More than puzzling, it is also unforgivably offensive. Clinton would never dare blame the September 11, 2001 attacks on "Muslim culture," or Jerry Sandusky's serial child molestation on "gay culture," but peaceable gun owners are to be subject to one of the last permissible bigotries. From the Associated Press:

Hillary Rodham Clinton said Tuesday the nation's gun culture has gotten "way out of balance" and the U.S. needs to rein in the notion that "anybody can have a gun, anywhere, anytime."

And what's this about the U.S. government "rein[ing] in" a "notion"? Are we to be given orders on what to think now? And do the "impermissible" thoughts include recognition that shall not be infringed leaves no room for restricting who can have a gun, where he or she can have it, and when?

Interestingly, one of the shootings Clinton cited was the one committed in a Florida movie theater, allegedly by an "Only One" annoyed that someone dared send text messages during the movie previews. Actually, he was not just an "Only One," but a captain of "Only Ones," and a "well-regarded" one, at that. If we are to use this killing to attack a culture, mightn't a more plausible target be the self-entitlement of law enforcement culture, as the instruments of the "government monopoly on force" so beloved of the Coalition to Stop Gun Violence?

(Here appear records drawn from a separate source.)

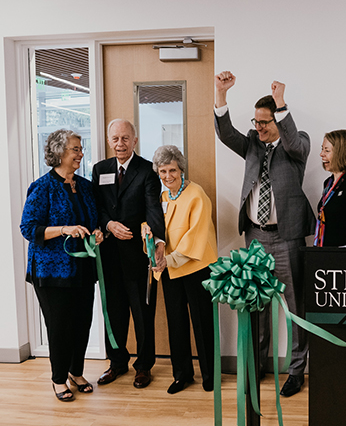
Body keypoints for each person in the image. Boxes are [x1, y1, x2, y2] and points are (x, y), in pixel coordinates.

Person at [214, 71, 315, 397]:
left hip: (288, 236)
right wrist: (221, 94)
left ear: (278, 119)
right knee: (256, 304)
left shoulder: (297, 144)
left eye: (264, 122)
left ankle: (296, 371)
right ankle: (255, 367)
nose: (258, 128)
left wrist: (282, 103)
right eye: (256, 122)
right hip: (255, 236)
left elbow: (293, 142)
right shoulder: (252, 144)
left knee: (295, 307)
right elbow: (226, 133)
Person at [20, 129, 104, 402]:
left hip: (82, 268)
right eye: (75, 149)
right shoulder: (42, 187)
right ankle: (58, 379)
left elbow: (92, 220)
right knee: (60, 326)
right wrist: (64, 229)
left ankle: (75, 371)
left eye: (80, 149)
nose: (80, 154)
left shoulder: (85, 185)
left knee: (83, 323)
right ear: (59, 153)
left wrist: (97, 231)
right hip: (50, 271)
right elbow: (28, 228)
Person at [92, 119, 165, 389]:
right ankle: (117, 363)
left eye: (125, 138)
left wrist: (157, 241)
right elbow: (96, 206)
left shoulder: (147, 170)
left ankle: (144, 366)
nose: (119, 144)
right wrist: (108, 224)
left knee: (143, 313)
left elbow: (153, 209)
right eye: (115, 139)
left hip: (138, 255)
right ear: (109, 141)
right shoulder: (100, 169)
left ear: (134, 140)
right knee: (115, 312)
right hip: (109, 255)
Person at [142, 145, 216, 394]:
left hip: (195, 268)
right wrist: (149, 238)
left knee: (202, 323)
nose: (167, 176)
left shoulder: (197, 194)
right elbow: (154, 228)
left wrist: (169, 260)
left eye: (172, 169)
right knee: (176, 324)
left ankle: (210, 374)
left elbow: (195, 236)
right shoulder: (162, 198)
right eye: (162, 171)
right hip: (170, 271)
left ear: (181, 169)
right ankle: (182, 374)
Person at [315, 129, 346, 247]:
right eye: (322, 149)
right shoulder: (328, 183)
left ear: (341, 153)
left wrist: (345, 262)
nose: (321, 154)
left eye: (327, 150)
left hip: (339, 258)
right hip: (323, 251)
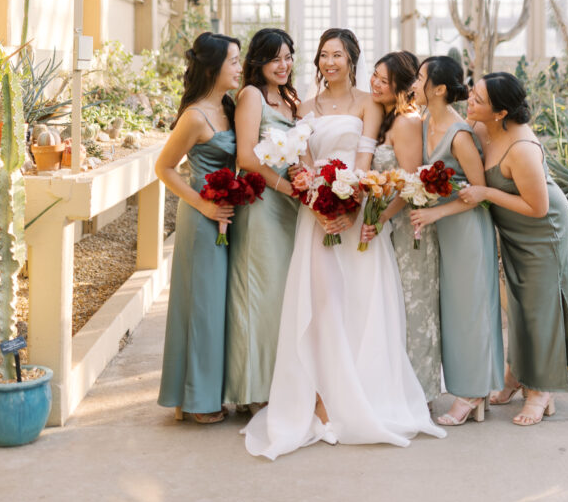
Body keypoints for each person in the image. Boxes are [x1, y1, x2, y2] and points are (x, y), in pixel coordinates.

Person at [243, 28, 445, 459]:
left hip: (354, 215)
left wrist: (351, 204)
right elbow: (303, 159)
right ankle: (319, 399)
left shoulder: (368, 103)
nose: (328, 62)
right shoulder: (305, 106)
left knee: (358, 303)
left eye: (336, 55)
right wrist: (315, 199)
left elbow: (365, 160)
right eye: (322, 55)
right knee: (322, 306)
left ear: (351, 58)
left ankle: (359, 393)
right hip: (314, 216)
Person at [460, 71, 568, 426]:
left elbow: (539, 207)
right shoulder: (483, 129)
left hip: (543, 230)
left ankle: (541, 390)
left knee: (541, 307)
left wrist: (486, 193)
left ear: (500, 112)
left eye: (478, 99)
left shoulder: (522, 149)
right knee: (519, 302)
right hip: (514, 229)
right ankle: (515, 375)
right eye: (472, 93)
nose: (470, 101)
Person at [409, 57, 504, 425]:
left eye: (419, 77)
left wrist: (435, 213)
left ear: (439, 88)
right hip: (444, 228)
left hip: (466, 227)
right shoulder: (426, 122)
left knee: (469, 311)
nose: (414, 83)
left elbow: (478, 192)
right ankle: (472, 387)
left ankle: (470, 393)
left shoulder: (460, 135)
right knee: (454, 310)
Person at [156, 32, 241, 423]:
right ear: (213, 67)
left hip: (226, 215)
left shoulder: (229, 105)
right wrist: (204, 205)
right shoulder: (195, 116)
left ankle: (194, 392)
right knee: (202, 308)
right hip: (201, 218)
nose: (240, 67)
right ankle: (197, 400)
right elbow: (164, 168)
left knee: (218, 307)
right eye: (234, 61)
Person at [224, 28, 301, 409]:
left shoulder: (290, 99)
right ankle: (253, 390)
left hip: (292, 209)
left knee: (285, 297)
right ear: (259, 61)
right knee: (260, 296)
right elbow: (247, 158)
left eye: (288, 57)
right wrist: (288, 188)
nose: (283, 65)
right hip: (263, 205)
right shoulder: (251, 96)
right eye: (275, 58)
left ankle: (280, 383)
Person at [366, 51, 442, 404]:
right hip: (386, 226)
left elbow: (412, 184)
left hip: (409, 227)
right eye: (374, 76)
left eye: (383, 79)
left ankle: (419, 392)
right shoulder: (384, 118)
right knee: (389, 309)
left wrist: (380, 217)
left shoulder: (408, 122)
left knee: (414, 307)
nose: (375, 83)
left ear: (401, 85)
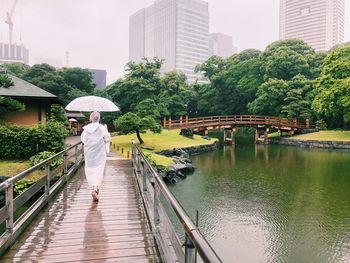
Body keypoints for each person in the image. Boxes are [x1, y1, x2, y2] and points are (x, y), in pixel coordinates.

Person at [81, 111, 111, 201]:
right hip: (100, 153)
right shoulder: (102, 128)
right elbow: (107, 138)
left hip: (89, 153)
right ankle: (95, 187)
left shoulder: (86, 129)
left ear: (90, 118)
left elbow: (83, 139)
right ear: (99, 118)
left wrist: (91, 143)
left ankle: (93, 187)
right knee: (99, 170)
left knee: (90, 169)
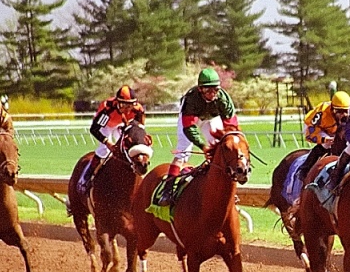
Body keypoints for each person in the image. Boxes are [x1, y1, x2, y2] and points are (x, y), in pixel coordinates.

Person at [156, 68, 239, 206]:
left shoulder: (223, 99)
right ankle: (167, 190)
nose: (212, 94)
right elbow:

There is good news for Clinton, though--at least one of her concerns need not trouble her:

Clinton told attendees at the mental health conference that "at the rate we're going, we're going to have so many people with guns everywhere, fully licensed, fully validated" in settings like movie theaters where shootings have arisen over seemingly mundane things like loud gum chewing or cellphone use.

As Mike Vanderboegh points out, "fully licensed, fully validated" guns are not what we have in mind, because licensing and "validation" are also incompatible with shall not be infringed.

And then there was this curious remark:

"That's what happens in the countries I've visited where there is no rule of law and no self-control and that is something that we cannot just let go without paying attention," she said.

She claims to be worried about "no self-control," but her hyper-regulatory approach to gun policy would stand in direct opposition to self-control. It's not "self-control" when the controls are imposed and enforced by a powerful government. She appears to be making the same mistake that CSGV president Mike Beard did years ago--thinking of freedom and responsibility as competing interests, with one advancing only at the expense of the other, when the reality is just the opposite:

The problem with his thesis, of course, is that freedom and personal responsibility go hand in hand, as do tyranny and lack of personal responsibility. Making good (responsible) choices is a learned skill--a person denied the right to make choices, to reap the rewards of making good ones, and to suffer the consequences of the bad ones, will never learn that skill.

By conceding to the government the power to regulate their actions, the citizenry abdicates responsibility for those actions. Thus freedom and responsibility are both lost.

Come to think of it, if we are to blame "gun violence" on a culture, perhaps the most logical target would be the culture of overarching nanny-state government futilely attempting to impose responsibility, instead of staying out of the way of the people's exercise of it.